> Directions:
1. Decide whether each statement below agrees with the Hardee's account, answering yes or no and quoting the deciding words of the account: (a) The narrator's usual first response to being asked where to eat is to name Rock and Roll Hardee's. (b) The group arrived already knowing that the Hardee's was the site of an annual tradition. (c) The props brought out included a phonebook, a wooden baseball bat and cinder blocks.
2. Carry on the Hardee's account from the point where it stops.

> Source document:
________________________________________

Anyway… we’re all coasting happily along, singin’ songs, gettin’ happy when Big Bad B turns around and yells (you know the yell) “WHERE DO YOU GUYS WANNA EAT?!”. Now, I don’t know why but for years and years my immediate, gut reaction to that question has been to barf out the words ROCKUNRULLHARDEE and this time was no exception. I think I caught my car-mates’ attention with that one and without a second thought Beautiful Boy spun the big wheel on his mystery ship and we were headed in the direction of the promised land.

So, by now you all know the location, you were there, you bought the fries.ROCK AND ROLL HARDEES. Slow down, it wasn’t always the most punk place in town. Oh ho no no no.

We (“we” being myself, Clearly Friendly, and Bashful Bri) pulled up on this seemingly normal Hardee’s completely unaware that this particular burger house was THE site of an annual Mid-western tradition. JESUS FEST 3 MF’ERS

Holy cow, hoooooo-leeeee cow. We had made it. We saw the top of the mountain. Now, let me paint you a picture: (is that how you do that?) A buncha people sittin’ on a buncha tushies, facing a little band shell or whatever-you-call-it clapping politely at a band finishing up an apparently delightful set of ?Christmas? songs? (whatever they sing at the church), weird enough but not mind-blowing. This is getting boring to type, I can’t even imagine reading it. But hang on, cuz you’re in store for a treat.

Some “props” are brought out by an average-looking man while me and my amigos scratch our heads and have a little giggle at the absurdity of the whole experience. A phonebook here, a wooden baseball bat there, some cinder blocks for good measure. Intrigued yet? Hmm? I was.

The sun was high in the sky when a mountain of a boy stepped in to cover us in shadow and , unbeknownst to us, shed some LordLight at the same time. Enter Tyler, stage (band shell, parking lot) right. This was going to be good.

All my memories of it are a blur of shredded phonebooks, broken bats, and busted cinder blocks. This boy (angel) was channeling the strength of the Lord and who was I (or anyone) to stop him? Gosh dang, what a good day. Little did I know, that day would light an unquenchable fire in the breast of “Our Pal” Brian Galecki.

________________________________________

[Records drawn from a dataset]
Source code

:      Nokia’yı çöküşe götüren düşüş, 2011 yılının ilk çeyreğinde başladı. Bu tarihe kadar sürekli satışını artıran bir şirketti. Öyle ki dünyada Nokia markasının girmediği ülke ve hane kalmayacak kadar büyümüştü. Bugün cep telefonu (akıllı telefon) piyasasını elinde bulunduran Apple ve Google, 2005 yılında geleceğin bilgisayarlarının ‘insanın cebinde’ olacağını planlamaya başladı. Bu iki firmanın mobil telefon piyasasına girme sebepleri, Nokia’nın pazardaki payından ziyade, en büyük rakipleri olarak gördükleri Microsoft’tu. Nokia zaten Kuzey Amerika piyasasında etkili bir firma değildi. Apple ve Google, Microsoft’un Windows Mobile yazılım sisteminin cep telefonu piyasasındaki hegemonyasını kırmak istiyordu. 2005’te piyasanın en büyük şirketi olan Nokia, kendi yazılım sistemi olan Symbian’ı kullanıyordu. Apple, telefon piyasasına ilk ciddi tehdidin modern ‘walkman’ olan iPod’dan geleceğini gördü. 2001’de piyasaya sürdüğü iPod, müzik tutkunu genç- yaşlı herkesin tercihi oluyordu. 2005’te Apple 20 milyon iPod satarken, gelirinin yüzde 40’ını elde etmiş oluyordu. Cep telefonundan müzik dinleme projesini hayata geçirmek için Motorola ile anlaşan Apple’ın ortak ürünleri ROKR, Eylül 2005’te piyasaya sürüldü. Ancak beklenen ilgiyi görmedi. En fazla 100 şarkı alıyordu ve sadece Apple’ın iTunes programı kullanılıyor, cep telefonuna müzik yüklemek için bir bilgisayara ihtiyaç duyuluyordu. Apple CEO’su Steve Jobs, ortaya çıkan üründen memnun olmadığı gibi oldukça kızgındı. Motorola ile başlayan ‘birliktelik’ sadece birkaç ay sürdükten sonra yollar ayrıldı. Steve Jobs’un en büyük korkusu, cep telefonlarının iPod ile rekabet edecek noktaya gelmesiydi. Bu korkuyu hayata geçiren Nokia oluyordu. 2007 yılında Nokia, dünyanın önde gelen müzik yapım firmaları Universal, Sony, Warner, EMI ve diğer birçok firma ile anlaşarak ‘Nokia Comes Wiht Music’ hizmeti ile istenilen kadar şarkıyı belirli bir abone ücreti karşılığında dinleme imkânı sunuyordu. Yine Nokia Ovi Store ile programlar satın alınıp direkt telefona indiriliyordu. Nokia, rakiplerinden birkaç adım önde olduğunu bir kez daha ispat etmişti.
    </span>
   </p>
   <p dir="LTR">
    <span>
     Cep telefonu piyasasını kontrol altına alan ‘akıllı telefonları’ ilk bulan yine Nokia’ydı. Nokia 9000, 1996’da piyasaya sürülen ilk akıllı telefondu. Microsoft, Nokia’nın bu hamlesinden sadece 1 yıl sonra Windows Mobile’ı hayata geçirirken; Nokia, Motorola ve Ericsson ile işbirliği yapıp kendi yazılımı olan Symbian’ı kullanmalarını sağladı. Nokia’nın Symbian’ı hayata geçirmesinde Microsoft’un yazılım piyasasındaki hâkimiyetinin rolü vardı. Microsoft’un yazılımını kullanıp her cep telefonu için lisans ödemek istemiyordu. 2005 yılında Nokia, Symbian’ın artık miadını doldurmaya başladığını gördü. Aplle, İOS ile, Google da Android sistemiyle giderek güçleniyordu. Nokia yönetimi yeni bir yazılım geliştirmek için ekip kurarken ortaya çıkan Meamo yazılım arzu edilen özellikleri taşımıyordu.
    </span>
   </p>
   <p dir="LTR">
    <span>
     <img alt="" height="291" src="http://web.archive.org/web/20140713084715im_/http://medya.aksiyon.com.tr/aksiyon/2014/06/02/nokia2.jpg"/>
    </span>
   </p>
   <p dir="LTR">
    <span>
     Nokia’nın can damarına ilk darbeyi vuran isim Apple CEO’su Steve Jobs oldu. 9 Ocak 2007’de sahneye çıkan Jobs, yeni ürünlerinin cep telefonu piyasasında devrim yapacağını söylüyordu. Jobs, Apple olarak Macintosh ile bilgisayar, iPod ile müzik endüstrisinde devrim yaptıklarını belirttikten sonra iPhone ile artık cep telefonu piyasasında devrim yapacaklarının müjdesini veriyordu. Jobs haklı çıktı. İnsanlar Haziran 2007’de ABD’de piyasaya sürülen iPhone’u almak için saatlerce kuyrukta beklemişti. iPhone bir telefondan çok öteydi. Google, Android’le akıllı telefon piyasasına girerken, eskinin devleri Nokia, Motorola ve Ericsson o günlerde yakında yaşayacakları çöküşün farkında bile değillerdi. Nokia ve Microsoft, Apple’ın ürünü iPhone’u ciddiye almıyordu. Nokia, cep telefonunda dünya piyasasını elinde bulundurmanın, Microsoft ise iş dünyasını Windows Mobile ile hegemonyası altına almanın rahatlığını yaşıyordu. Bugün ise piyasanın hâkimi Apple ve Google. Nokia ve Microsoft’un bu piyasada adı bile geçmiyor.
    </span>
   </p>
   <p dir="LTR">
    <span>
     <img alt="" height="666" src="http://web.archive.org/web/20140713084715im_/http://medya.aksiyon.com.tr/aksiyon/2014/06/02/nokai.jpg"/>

________________________________________

> Responses to the exercise:
1.
(a) Yes: "for years and years my immediate, gut reaction to that question has been to barf out the words ROCKUNRULLHARDEE"
(b) No: "completely unaware that this particular burger house was THE site of an annual Mid-western tradition"
(c) Yes: "A phonebook here, a wooden baseball bat there, some cinder blocks for good measure."

2.
Jump ahead, like, a few months and Spaghetti Man Galecki informs me that he’s in talks with the PRESIDENT OF ROCK AND ROLL HARDEES to put on a live punk rock show at our town’s most venerable institution. I just shook my head and laughed, what could I do? When Banana Boat gets an idea in his mop-top head, we all just kind of have to go along with it. Fearless Leader and all that. Over the course of the next few weeks or whatever, this scheme became more and more a reality.

It was cool to watch it all kind of coalesce, because everyone was stoked to be playing/attending/experiencing this show at a Milkshake Mansion. It was hard not to be swept up in the magic. The line-up, if you fools don’t remember, was…legendary.

WOLF LUV ripped a fast, short and furry whirlwind of a set that got everybody riled up and rearin’ for more.

CAL AND THE CRUISERS brought the wackness and had everybody drooling on their French fries.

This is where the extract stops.